Fifteen Baptized at Good Hope
Fifteen more were baptized during the month of November. We have had about 35 baptisms over the last four months. This has taken a lot of teaching and the brethren have done a fairly good job of follow up. I have worked hard at trying to help insure that some of these were not just getting wet. Those baptized range in age from 12 to 60. Brother Walter put up a prefab type building of pressed wood walls and tin roof. The interesting thing is that the floor is dried cow dung! How many of you brethren have met in such a unique building? We have been so busy with Mount Coke and Good Hope that we have not gone back to Transkei yet, but we hope to travel there soon. We remain in contact with them, and they are patiently waiting our return.
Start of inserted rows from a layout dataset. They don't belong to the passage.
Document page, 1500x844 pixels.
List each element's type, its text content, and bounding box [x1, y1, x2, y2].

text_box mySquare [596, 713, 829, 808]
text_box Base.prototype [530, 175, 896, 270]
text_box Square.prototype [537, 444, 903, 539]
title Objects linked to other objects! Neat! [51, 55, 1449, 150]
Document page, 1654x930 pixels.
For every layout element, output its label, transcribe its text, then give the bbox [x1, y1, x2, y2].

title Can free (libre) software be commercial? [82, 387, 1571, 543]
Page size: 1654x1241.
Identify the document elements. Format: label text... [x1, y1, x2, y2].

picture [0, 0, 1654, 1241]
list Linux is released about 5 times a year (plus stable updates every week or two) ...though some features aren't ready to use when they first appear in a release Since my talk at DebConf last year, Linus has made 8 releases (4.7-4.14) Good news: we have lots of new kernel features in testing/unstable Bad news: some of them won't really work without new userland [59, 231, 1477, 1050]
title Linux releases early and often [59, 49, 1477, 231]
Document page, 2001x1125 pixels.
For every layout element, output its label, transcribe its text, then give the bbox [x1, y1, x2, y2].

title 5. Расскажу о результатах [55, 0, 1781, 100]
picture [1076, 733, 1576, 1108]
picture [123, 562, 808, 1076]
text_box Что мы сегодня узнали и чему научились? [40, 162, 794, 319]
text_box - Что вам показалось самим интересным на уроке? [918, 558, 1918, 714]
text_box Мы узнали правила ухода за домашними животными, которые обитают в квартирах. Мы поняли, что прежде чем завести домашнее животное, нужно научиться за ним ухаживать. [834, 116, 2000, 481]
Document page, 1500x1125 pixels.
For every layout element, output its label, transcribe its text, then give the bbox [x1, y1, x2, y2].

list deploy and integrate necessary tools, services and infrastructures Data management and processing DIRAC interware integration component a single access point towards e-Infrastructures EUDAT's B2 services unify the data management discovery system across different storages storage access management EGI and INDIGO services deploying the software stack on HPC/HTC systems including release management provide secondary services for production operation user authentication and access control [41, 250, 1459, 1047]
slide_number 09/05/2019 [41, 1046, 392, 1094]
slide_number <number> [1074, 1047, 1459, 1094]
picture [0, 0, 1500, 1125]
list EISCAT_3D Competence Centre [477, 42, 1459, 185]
As many of you know, we have been seriously short of several hundred dollars per month on our monthly support for over 18 months, and for the past few months $1200 per month. This put us behind on house notes, car payments, etc. The good news is that we are picking up $500 per month in January. We are still short $700 per month, so we are still in desperate need of this. Can anyone help us who is not already helping us? Even $25 or $50 per month or one-time.
Our work here would not be possible without your help. We appreciate you more than mere words can express. We have fellowship together in laboring to do our part to fulfill the Great Commission of our Lord and Savior when he said, “Go ye into all the world, and preach the gospel to every creature.” Brethren, let us always keep this in mind, “For we are laborers together with God.” As we plant and water, God will give “the increase” (Mark 16:15, 16; 1 Cor. 3:6, 9). We are Christians and we have a hope that no other people possess. That is what we have to offer all the lost souls of this world. You good brethren who have helped us and prayed for us have made it possible to reach many of those souls this last year. Again, we appreciate you and love you for the caring Christians that you are. We keep you in our prayers as you do us. Keep well or as the Xhosas say, “Salani kakuhle”!